Aux journées annuelles de la SFGG, le collège des soignants a mis à l'honneur la recherche canadienne. Deux études relatives aux personnes âgées montrent l'application pratique des travaux de recherche en sciences infirmières et santé communautaire.

Le collège des soignants de la Société française de gériatrie et de gérontologie (SFGG) a invité ce 9 novembre deux infirmières à présenter leurs travaux de recherches doctorales ciblant les personnes âgées et menés au Canada. En France, la non-reconnaissance officielle des infirmiers de pratique avancée dédiés au grand âge complique le déploiement de telles études. Les sources de financements des thèses en sciences infirmières manquent en général, et en particulier concernant la gériatrie et la gérontologie, indique à Hospimedia Pascal Lambert, membre du collège soignant, en marge de la table ronde.

Le refus de soins en question

Pour autant, les présentations des deux oratrices ont montré des applications concrètes de leurs travaux auprès des plus âgés. Sylvie Rey, docteur en sciences infirmières, a soutenu en mai dernier sa thèse à l'université du Québec à Trois-Rivières. Elle est actuellement chargée d'études à l'université de Laval (Québec). Son sujet de thèse a porté sur l'expérience au cours des soins corporels des personnes atteintes d’une maladie neurocognitive. Il s'agit d'une étude d'intervention infirmière, a-t-elle expliqué. Elle est partie du constat que les personnes atteintes de la maladie d'Alzheimer peuvent vivre mal le temps des soins, manifestant différentes réactions verbales, vocales et physiques, communément considérées comme des comportements de résistances. L'analyse bibliographique a démontré que peu d'études s'interrogent sur ce que ressentent vraiment les malades d'Alzheimer, se focalisant principalement sur leurs comportements de refus de soins. Ces travaux se caractérisent aussi par le fait qu'ils ne sont presque jamais portés par des soignants et que leurs proches y sont peu impliqués.

Une recherche pour les infirmiers

Au contraire, Sylvie Rey a choisi de positionner son étude comme "une recherche infirmière menée pour et par une infirmière". Elle s'est appuyée sur la théorie du déficit d'autosoin de Dorothea Elizabeth Orem, prenant en compte la capacité de soin de l'aidant et aussi la prise en compte des facteurs contextuels. Dans une première phase, Sylvie Rey a observé les professionnels d'un établissement réaliser les soins corporels de neuf résidents (soit vingt-neuf observations et quatorze entrevues avec des proches aidants et des soignants). À partir de ces données, la chercheuse a élaboré une échelle de dix tonalités représentant les visages des résidents allant du bien-être à la situation maximum d'inconfort. La deuxième phase de l'étude a permis de qualifier les soins réalisés du point de vue des résidents, des proches et des professionnels.

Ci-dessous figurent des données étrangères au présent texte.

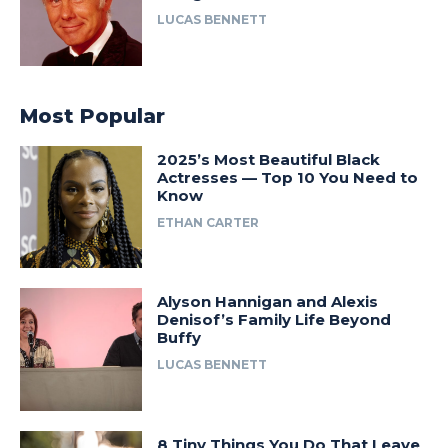
LUCAS BENNETT
Most Popular
2025’s Most Beautiful Black
Actresses — Top 10 You Need to
Know
ETHAN CARTER
Alyson Hannigan and Alexis
Denisof’s Family Life Beyond
Buffy
LUCAS BENNETT
8 Tiny Things You Do That Leave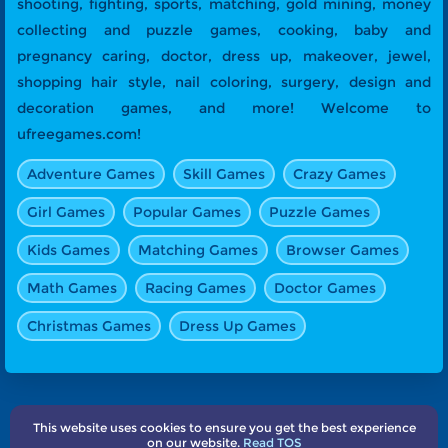
shooting, fighting, sports, matching, gold mining, money
collecting and puzzle games, cooking, baby and
pregnancy caring, doctor, dress up, makeover, jewel,
shopping hair style, nail coloring, surgery, design and
decoration games, and more! Welcome to
ufreegames.com!
Adventure Games
Skill Games
Crazy Games
Girl Games
Popular Games
Puzzle Games
Kids Games
Matching Games
Browser Games
Math Games
Racing Games
Doctor Games
Christmas Games
Dress Up Games
This website uses cookies to ensure you get the best experience
About Us
Terms
Privacy
Subscribe
Contact
on our website.
Read TOS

Sylvie Rey a pu apporter son regard d'infirmière. Il ne suffit pas, selon elle, de se contenter de dire aux soignants (infirmiers et aides-soignants) ce qu'ils doivent faire pour que le geste soit bien réalisé. "Il est primordial de les accompagner." Elle souligne par exemple qu'un geste effectué trop rapidement peut être mal vécu par l'âgé et seul un œil extérieur peut prévenir le professionnel quand le patient ne peut plus s'exprimer. Il ressort aussi des observations de la chercheuse que les principaux motifs d'inconfort lors des soins corporels des âgés sont : la douleur encore mal gérée, le froid, la peur, les facteurs environnementaux (les bruits), les questions de matériel, le rythme des soins et le manque de communication. Concernant le temps passé à accompagner les soignants, la chercheuse estime que celui-ci permet d'optimiser par la suite les pratiques. La recherche et l'application de l'échelle des tonalités sont restées limitées au terrain d'étude. Elle est actuellement en phase de développement et doit encore être validée.

Un environnement stimulant

De son côté, Élodie Montaigne prépare un doctorat en santé communautaire à l'université de Laval. Infirmière libérale en France pendant plusieurs années, elle est diplômée d'une maîtrise santé expertise en gérontologie de l'université Paris-Sorbonne. Elle a rejoint le Canada pour participer à une recherche en santé communautaire destinée à déterminer comment utiliser la décision partagée dans un programme de promotion de la santé. La recherche a démarré en 2021 et est donc encore en cours. Elle déclare avoir trouvé au Canada un environnement de recherche stimulant. De part ses expériences antérieures, elle sait comment aborder les aînés dans leur environnement de vie. L'étude vise en effet à analyser les déterminants de nouvelles habitudes de vie issues du programme Vieillir en santé. L'échantillon d'étude concerne des personnes de résidences privées pour aînés (l'équivalent des résidences autonomie françaises). Elle souligne que cette recherche sort de la discipline infirmière.